I started writing my own daily prayers when I went away to address some of my own garbage a few months back. Just like Hallmark cards, I've always felt most standard prayers I was taught as a kid were somewhat trite and I was never able to connect to them spiritually. That's not to say they aren't powerful, and a tremendous source of goodness for a lot of people. It's just that they don't resonate with me. I do not give people store bought cards for this same reason; it is extremely rare to find a card that would use the language I would use to express my feelings. Likewise, it is rare for me to find a standard prayer that allows me to connect deeply to God.
So I thought I would try my hand at writing my own prayers. I took pieces of prayers, quotes and other inspiring writings I have read and created my own. Words that express my deepest struggles, allow me to connect to God, express my most sincere gratitude and ask for humility. Here is one of the prayers I wrote, that I repeat each day:
"My creator, I am now willing that you should have all of me, good and bad. I accept every single character defect as part of my human condition. I pray that you remove any arrogance to my shortcomings, so I do not allow them to stand in the way of my usefulness to You and my fellows. Grant me strength, as I go out from here to do your bidding."
Recognizing our shortcomings is essential to being the best person we can be. If we aren't acknowledging them, we aren't on a corrective path.

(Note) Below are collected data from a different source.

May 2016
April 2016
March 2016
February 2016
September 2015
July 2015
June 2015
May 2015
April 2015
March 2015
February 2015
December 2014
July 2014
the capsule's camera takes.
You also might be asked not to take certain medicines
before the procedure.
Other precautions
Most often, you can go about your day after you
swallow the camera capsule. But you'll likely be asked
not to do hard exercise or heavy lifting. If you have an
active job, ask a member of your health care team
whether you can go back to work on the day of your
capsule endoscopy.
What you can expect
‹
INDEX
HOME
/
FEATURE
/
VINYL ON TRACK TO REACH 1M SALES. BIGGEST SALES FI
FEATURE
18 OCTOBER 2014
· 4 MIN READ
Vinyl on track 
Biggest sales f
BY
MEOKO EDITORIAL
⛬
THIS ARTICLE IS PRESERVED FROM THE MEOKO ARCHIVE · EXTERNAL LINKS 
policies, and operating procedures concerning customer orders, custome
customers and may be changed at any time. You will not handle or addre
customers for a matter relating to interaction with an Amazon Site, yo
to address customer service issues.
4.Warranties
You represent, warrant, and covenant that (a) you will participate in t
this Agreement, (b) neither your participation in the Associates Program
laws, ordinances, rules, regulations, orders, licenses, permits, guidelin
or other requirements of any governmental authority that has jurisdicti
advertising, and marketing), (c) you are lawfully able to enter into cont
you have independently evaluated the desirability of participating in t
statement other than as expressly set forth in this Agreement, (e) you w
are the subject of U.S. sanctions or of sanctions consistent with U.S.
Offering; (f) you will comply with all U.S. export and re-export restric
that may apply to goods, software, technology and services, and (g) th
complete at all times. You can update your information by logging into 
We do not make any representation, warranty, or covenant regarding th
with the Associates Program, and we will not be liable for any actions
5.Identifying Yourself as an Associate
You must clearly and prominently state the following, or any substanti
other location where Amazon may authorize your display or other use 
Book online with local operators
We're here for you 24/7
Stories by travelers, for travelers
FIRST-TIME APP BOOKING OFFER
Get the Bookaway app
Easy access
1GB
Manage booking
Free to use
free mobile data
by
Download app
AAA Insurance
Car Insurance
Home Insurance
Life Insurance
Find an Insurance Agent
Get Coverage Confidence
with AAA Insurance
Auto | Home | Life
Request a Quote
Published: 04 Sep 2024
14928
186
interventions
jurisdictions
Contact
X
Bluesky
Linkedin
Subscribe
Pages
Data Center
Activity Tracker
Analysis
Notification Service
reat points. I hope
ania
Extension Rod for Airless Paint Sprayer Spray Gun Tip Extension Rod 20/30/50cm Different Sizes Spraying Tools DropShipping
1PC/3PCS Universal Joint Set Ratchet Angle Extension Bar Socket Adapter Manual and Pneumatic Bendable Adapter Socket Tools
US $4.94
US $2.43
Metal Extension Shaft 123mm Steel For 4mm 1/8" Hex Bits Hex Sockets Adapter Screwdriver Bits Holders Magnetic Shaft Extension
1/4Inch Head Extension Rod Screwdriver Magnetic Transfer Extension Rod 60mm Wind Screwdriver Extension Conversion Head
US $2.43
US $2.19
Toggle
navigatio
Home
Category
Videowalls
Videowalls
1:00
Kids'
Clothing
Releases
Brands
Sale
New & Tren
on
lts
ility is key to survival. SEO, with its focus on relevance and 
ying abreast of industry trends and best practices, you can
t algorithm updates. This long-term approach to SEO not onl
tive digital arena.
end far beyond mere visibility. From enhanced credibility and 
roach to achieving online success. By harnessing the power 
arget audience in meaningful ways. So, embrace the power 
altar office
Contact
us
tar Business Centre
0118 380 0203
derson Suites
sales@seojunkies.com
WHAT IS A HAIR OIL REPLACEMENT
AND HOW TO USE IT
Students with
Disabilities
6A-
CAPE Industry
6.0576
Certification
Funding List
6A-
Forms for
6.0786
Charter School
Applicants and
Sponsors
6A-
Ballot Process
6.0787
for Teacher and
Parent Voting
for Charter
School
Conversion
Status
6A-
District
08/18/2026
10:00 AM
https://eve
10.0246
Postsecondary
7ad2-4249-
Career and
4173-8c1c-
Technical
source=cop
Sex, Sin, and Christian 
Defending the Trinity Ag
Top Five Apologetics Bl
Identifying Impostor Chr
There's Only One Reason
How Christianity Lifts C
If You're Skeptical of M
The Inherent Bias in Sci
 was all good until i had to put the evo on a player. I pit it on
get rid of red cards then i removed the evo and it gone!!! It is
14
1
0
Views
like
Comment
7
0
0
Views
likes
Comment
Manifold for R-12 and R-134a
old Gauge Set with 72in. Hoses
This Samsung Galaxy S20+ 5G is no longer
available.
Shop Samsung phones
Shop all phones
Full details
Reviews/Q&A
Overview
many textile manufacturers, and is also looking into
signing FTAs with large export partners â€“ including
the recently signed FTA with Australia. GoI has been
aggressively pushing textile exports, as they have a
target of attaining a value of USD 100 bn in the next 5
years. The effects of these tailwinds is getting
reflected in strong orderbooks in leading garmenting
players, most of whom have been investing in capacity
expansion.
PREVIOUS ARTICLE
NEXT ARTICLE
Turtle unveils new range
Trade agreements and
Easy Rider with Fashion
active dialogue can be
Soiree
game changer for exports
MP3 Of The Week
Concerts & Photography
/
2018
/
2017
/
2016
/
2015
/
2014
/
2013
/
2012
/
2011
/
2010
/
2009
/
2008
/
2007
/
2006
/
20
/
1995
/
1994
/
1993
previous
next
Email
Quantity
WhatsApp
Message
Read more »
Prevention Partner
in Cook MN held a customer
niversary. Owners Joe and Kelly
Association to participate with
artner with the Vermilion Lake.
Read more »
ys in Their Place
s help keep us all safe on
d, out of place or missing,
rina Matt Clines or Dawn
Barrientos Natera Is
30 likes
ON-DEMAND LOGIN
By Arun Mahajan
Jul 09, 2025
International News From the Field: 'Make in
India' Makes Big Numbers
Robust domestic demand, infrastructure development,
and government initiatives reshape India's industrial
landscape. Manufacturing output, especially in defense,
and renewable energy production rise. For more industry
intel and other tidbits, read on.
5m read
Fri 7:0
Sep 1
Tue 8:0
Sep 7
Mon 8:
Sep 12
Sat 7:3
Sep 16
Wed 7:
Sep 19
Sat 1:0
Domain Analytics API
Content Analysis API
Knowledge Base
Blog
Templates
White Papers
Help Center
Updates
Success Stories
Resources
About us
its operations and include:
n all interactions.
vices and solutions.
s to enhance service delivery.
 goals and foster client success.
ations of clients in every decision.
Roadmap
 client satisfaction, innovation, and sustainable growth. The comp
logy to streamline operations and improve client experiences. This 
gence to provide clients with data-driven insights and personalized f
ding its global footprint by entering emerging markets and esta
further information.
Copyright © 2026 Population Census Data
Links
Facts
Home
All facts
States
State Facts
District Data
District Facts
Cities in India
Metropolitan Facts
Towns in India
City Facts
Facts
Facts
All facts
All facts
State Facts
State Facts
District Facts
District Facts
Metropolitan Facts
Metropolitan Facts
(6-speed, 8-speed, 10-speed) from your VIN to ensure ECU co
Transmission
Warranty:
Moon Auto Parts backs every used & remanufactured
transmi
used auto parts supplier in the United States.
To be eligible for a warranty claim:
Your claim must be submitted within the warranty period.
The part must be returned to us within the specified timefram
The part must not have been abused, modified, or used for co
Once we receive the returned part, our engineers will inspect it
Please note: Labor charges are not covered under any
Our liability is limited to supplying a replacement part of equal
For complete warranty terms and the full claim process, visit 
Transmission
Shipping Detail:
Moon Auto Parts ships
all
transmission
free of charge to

If all we do is focus on them, we aren't seeing all of the good we have within us. It is a delicate balance of acknowledging our good, while accepting our flaws. Both are essential elements of who we are.
Rather than hiding from our faults, or obsessing about changing them, we need to learn to accept them. That doesn't mean we give ourselves a free pass to ignore them, it merely allows us to be aware of them and do constructive work around managing them. Look at your shortcomings and ask questions like, "where are these coming from?" "How am I acting out my shortcomings in the world?" "How can I dampen my weaknesses and build upon my strengths?"
A prayer in the Alcoholics Anonymous Big Book asks for God to "remove all of my shortcomings." I don't like this. Not only does it seems impossible, but it also seems as if I would be asking for a part of who I am to be removed. Rather than asking God to remove my shortcomings, I'd rather work towards self-awareness and self-control to manage them.
Waiting for all of our shortcomings to be removed seems to me a pretty ridiculous path to take in becoming better and I'm afraid I would be waiting forever. Instead, I will focus on learning all I can about every part of me, the good and the bad. Then take action, with God's help, to manage all of the traits I have been given.